Now with the entire world being caught in the clutches of the Coronavirus (Covid-19) pandemic we’re hearing the stories once again of insurers denying claims and this time it’s about business interruption insurance, just when businesses need it most.
From the Article in The Advocate https://ramlcpa.link/935ca ...., Bill Davis, a regional spokesman for the Insurance Information Institute said:
“They all contain generally the same language, but there’s always the oddball policy,”
This response is telling and shows why the excuses need to stop, while solutions being found.

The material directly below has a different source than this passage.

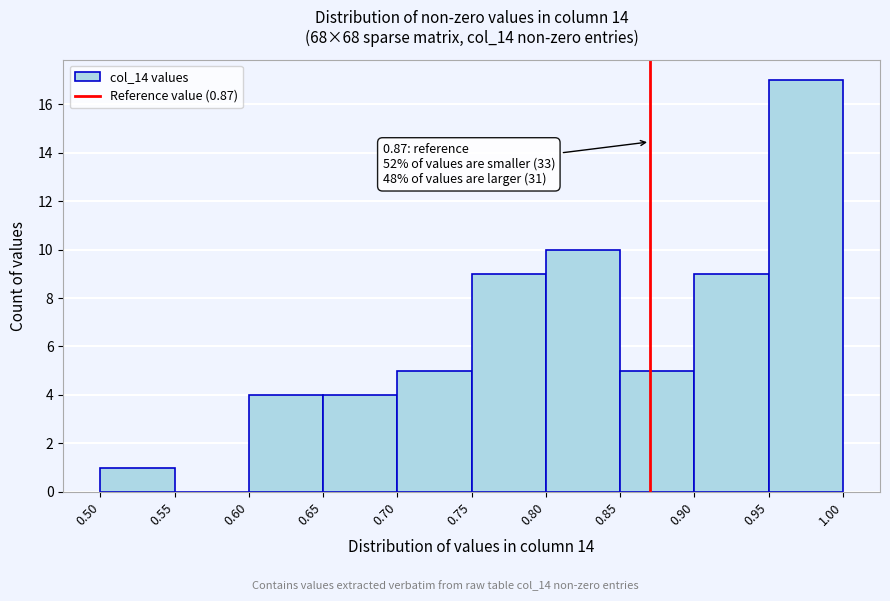

Over which range of the x-axis is the bar tallest?

0.95 to 1.00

A fact of life is there will always be one off crises & events putting money and lives at risk. Including man made events there have been at least three (3) major world effecting events in the past 20 years which have changed are lives forever (9/11, the 2008 Financial Crisis, and Covid-19). If you count more localized disasters and events (Katrina, Fukushima, Thailand to name a few…. its 6+ easy, likely closer to 10) this number gets more unsettling very quickly.
As bad as that may sound, if we look back through the 20th century (I know, history shows how great we are at looking to the past for insight, as why learn something from our past troubles or mistakes) this shouldn’t be much of a surprise, as its littered with events & crises every decade while wiping away billions of dollars & lives in the process (Vietnam, Korea, WWII, WWI, and the Great Depression to name some of the largest). The one certainty is uncertainty, which is exactly what insurance is for.
So, while pricing in a specific unknown world or local event may be difficult for the carrier, it makes no difference to a business owner if their doors are shut due to a virus, a tsunami, or war. Yes, property damage does matter but that is the easy part. While this is not a new problem, it is a lot more fixable especially if measures are setup before the next crisis hits and provide more favorable back stops by the government, especially for things that an insurance policy can't be expected to cover. Thus, they can be structured in far more favorable ways for business owners and everyday taxpayers instead of just another last-minute bailout.